IRW: Isn’t there a big reveal at the end when people find out who you are? What was that like?
PH: That was good. Some people were so surprised, but a lot of the people who work in our manufacturing facility have worked in the business for over 35 years, so they’ve known me my whole life.
The hardest day was when the film crew were keen for me to spend a day there. I said, ‘They’re going to recognise me. I could have purple or green hair or whatever, but if you’re prepared to waste a day, I’m happy to give it a go!’ So I walked in [in disguise] and the first thing one of the ladies said was: ‘Pippa, what have you done to your hair?!’ My cover was blown!
IRW: Tell me about the education side of the business.
PH: That’s another good example of change. We’ve run the academy since 1963 and once upon a time, it was very much face-to-face learning. Now our education business is 80 per cent online. Students all over Australia log into our learning portal and there are forums, videos and chat groups where they do all their theory, then their practical is done in blocks. They’ll do their practical sessions in our stores where they do work experience and hopefully get employment at the end. The whole online learning [platform] has completely changed.
IRW: What plans do you have for the retail side of Ella Bache?
PH: We’ve got a lot of new initiatives going on in the salons. We’ve run a whole new menu of service, which is based on the fact that women have less time and want more results. The part of the market segment we operate in is non-invasive skincare and we needed to make sure the treatments we had on offer really packed a punch and gave results but didn’t harm the skin.

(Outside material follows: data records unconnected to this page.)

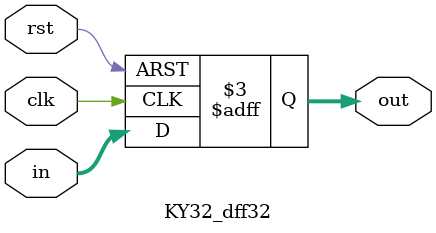
<source format=v>
`include "dlatch.v"

module KY32_dff_sync(
  output reg  q,
  input       in, clk, rst  
);
  always @ (posedge clk) begin
    if (!rst)  q <= 0;
    else       q <= in;
  end
endmodule

// with async reset
module KY32_dff(
  output reg  q,
  input       in, clk, rst 
);
  always @ (posedge clk or negedge rst) begin
    if (!rst)  q <= 0;
    else       q <= in;
  end
endmodule

module KY32_dffe(
  output reg  q,
  input       in, clk, rst,
  input       e         // enable control
);
  
  always @ (posedge clk or negedge rst) begin
    if (!rst)  q <= 0;
    else if (e) q <= in;
  end
endmodule

module KY32_dff32(
  output reg [31:0] out,
  input      [31:0] in,
  input             clk, rst
);
  always @ (posedge clk or negedge rst) begin
    if (!rst) out <= 32'd0;
    else      out <= in;
  end
endmodule

</source>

There is so much out there at the moment and it’s a completely unregulated part of the industry. I call it the fast food of beauty – the Kardashians have normalised fillers and botox and all those things, which are so accessible to anyone, but I’m really passionate that if you’re going to do it, do it with a doctor who has the right qualifications.
While we don’t operate essentially in that space, we need to make sure we offer an alternative that can really get results for the skin fast.
Also for our salons, we’re making sure they have all the technology in place so people can book and follow up a service online and it’s a digitised experience for them, even though it’s very much hands-on in-store. It’s also about how they communicate in their local areas, like making sure they’ve got simple things like Google My Business in place and people can find them if they google in their local area. So we’re just ensuring the salons are changing their marketing model as well.